DOJ responds to the spike
In a statement to KATU, a DOJ spokesperson described "a massive increase" in hotline reports that lined up with heightened federal enforcement and said roughly 340 hotline reports from June 2025 through May 2026 will be folded into an amended CJC report. The agency stressed that many of those entries are informational calls or resource requests instead of formal allegations of unlawful cooperation, and that DOJ screens each contact before deciding whether to open an inquiry.
Which agencies were contacted
The CJC report shows that ICE and other parts of the Department of Homeland Security were involved in a large share of the logged contacts. About 47% of public‑body submissions involved ICE and roughly 41% involved DHS agencies other than ICE, and 180 of the reported requests were immigration detainers, according to CJC. Most reports grew out of jail‑related filings, and Washington County Jail was among the most frequent reporters. Seventeen different law‑enforcement agencies also submitted separate reports outside of jail‑related filings.

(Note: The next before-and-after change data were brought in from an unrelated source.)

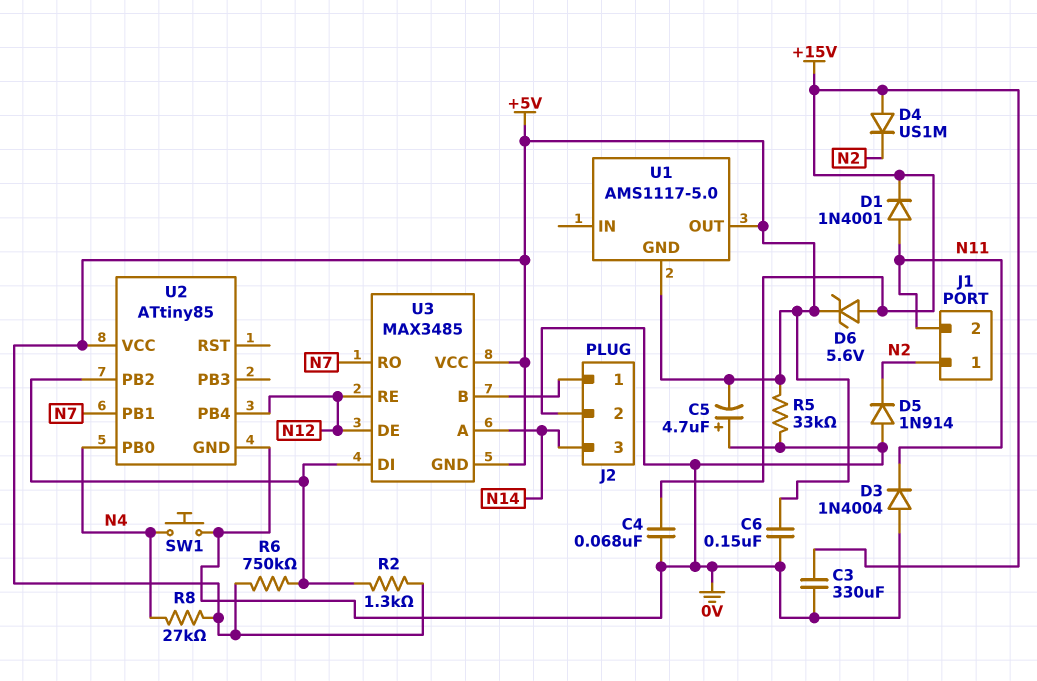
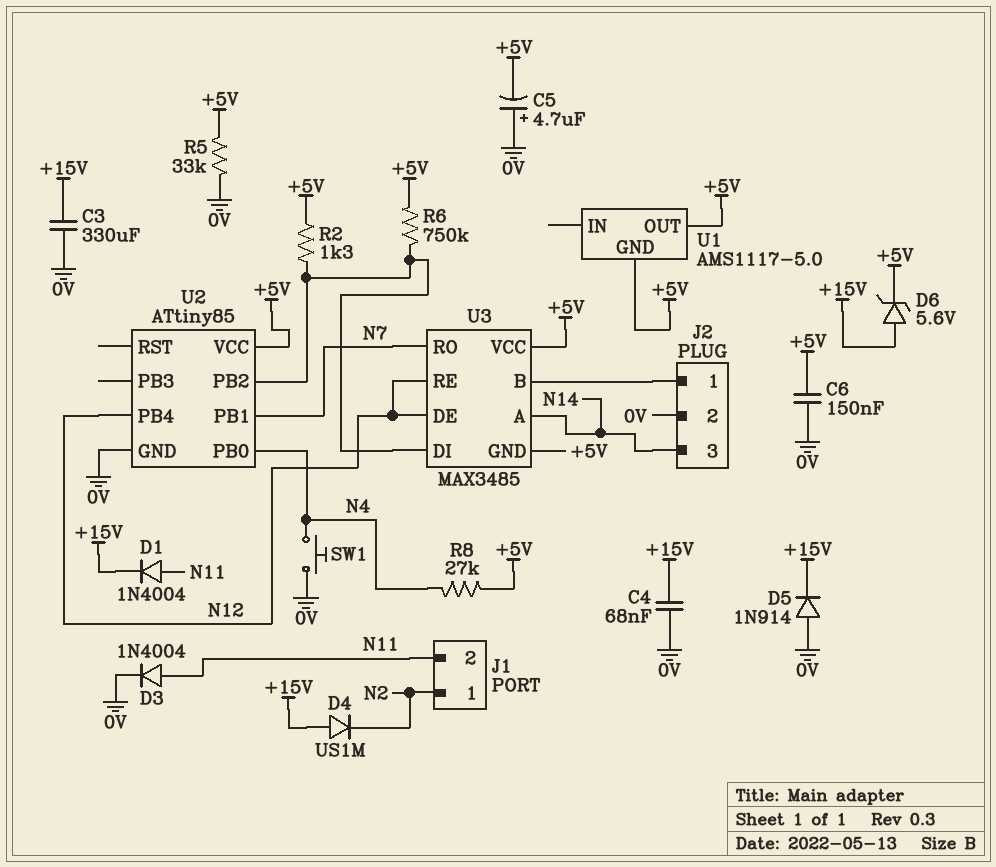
D1: diode 1N4001 (A N11, K +15V) -> diode 1N4004 (A N11, K +15V)
D3: diode 1N4004 (A 0V, K N11) -> diode 1N4004 (A N11, K 0V)
D5: diode 1N914 (A 0V, K N2) -> diode 1N914 (A 0V, K +15V)

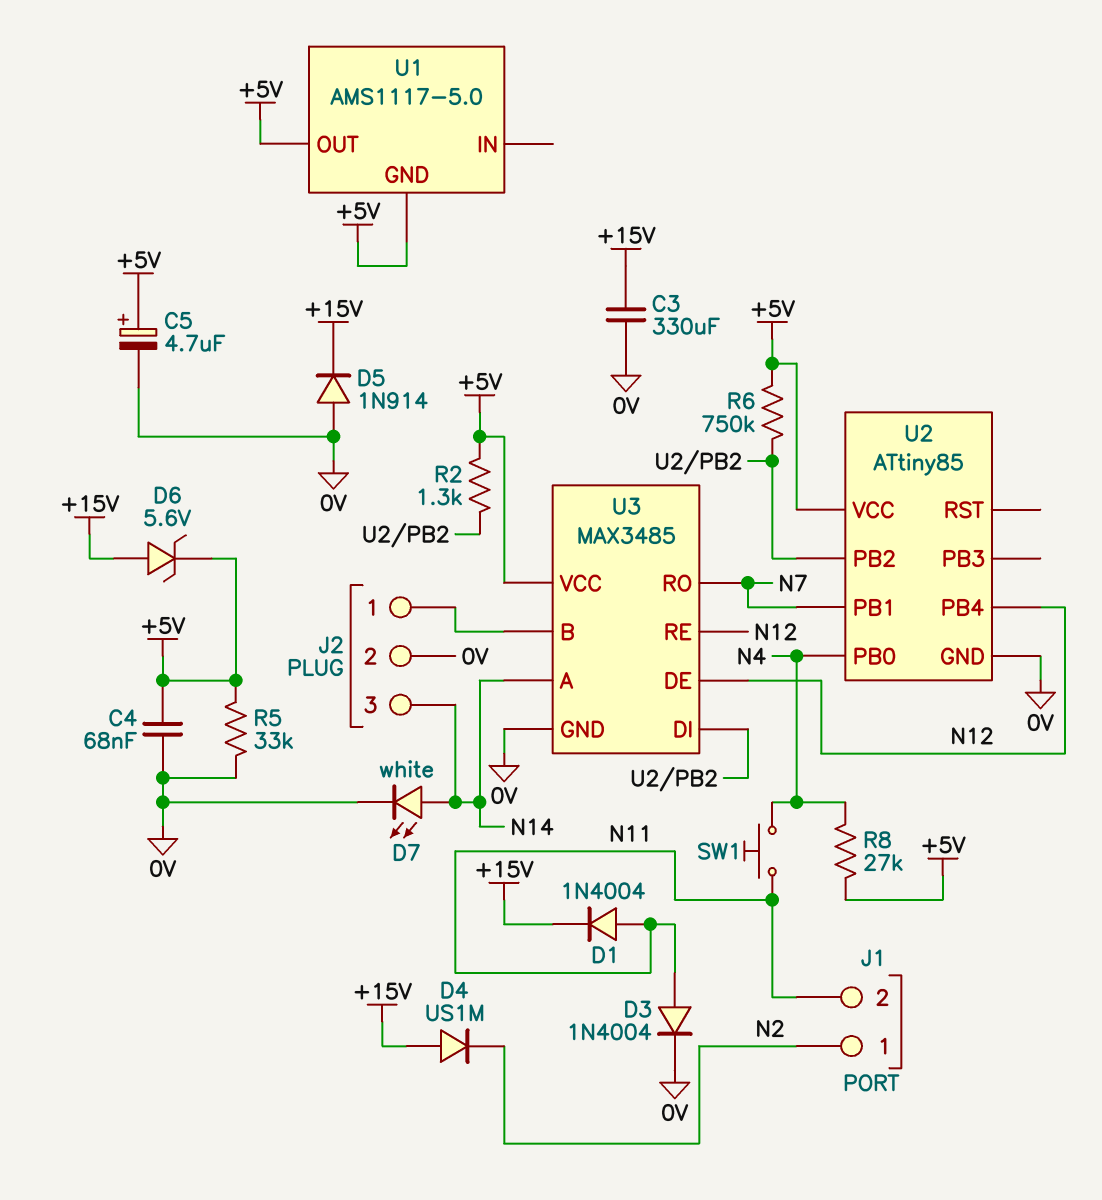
C4: 68nF (+15V, 0V) -> 68nF (+5V, 0V)
C5: 4.7uF (plus 0V, minus +5V) -> 4.7uF (plus +5V, minus 0V)
C6: 150nF (+5V, 0V) -> none
D7: none -> LED white (A N14, K 0V)
SW1: button (0V, N4) -> button (N4, N11)
U3 pin GND: +5V -> 0V

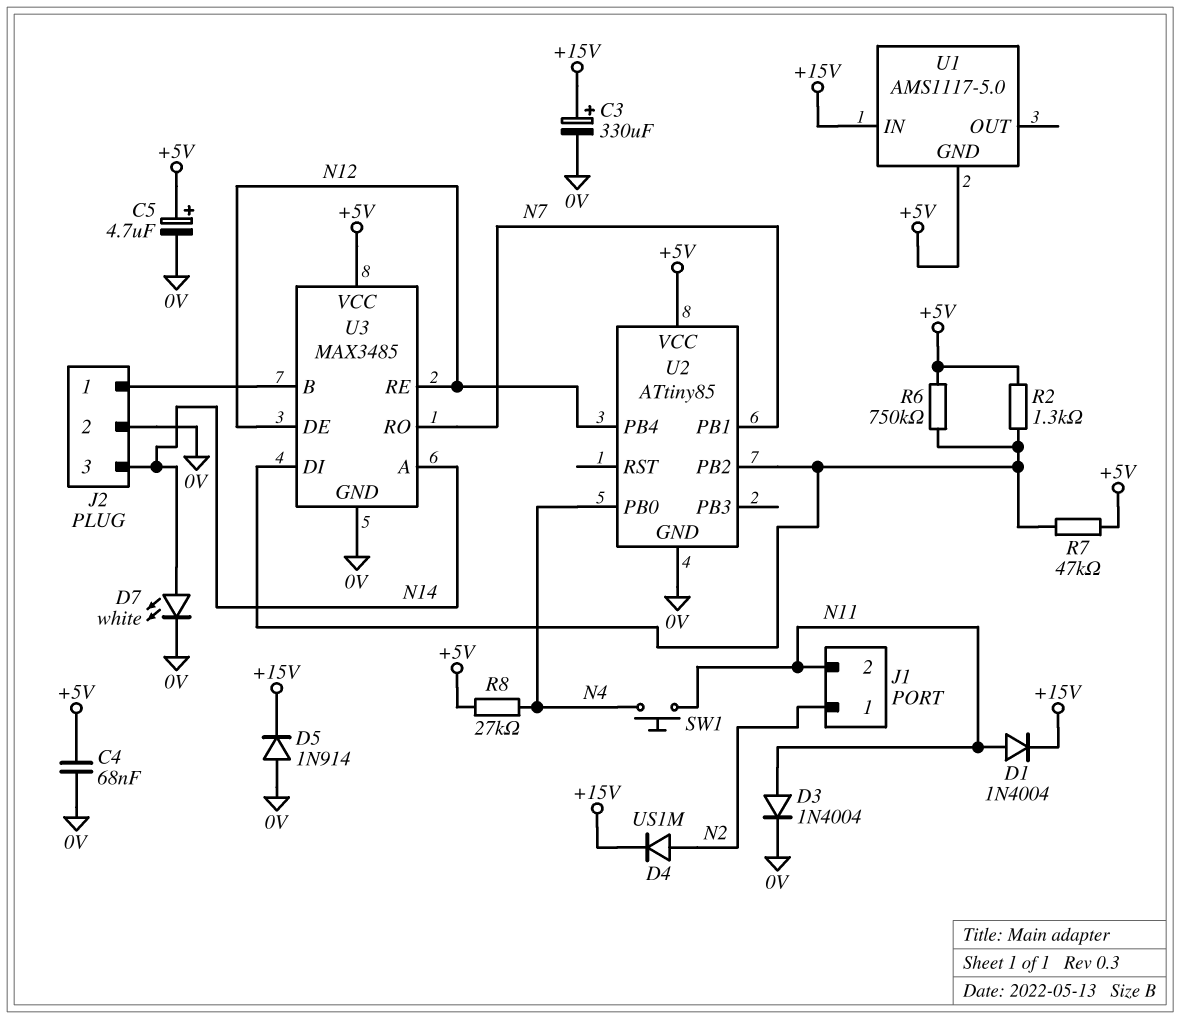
C3: 330uF (+15V, 0V) -> 330uF (plus +15V, minus 0V)
D4: diode US1M (A +15V, K N2) -> diode US1M (A N2, K +15V)
D6: zener 5.6V (A +15V, K +5V) -> none
R5: 33k (+5V, 0V) -> none
R7: none -> 47k (+5V, U2/PB2)
U1 pin IN: none -> +15V
U1 pin OUT: +5V -> none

Legal framework and potential remedies
Under Oregon's Sanctuary Promise Act and related state statutes, state and local agencies are generally barred from assisting federal immigration enforcement unless there is a qualifying judicial warrant, and public bodies must document and report most immigration‑related requests to the CJC; see the Oregon Legislature. The law also requires the department and commission to publish collected data and allows private civil lawsuits in some situations. Whether a particular response by an agency crossed the legal line often hinges on whether a judicial order backed the federal request, a detail that is not always obvious from the initial reports.
What comes next
The CJC says it will update the annual report after it receives the full set of hotline records from DOJ, and state officials say that amended release should spell out how many hotline entries actually allege violations, KATU reports. Advocates and local officials are waiting for those revised numbers, which could trigger more compliance reviews or new county and city policies. Until then, the CJC dashboard and the DOJ hotline remain the main public window into reported contacts while agencies wait for the formal, amended report.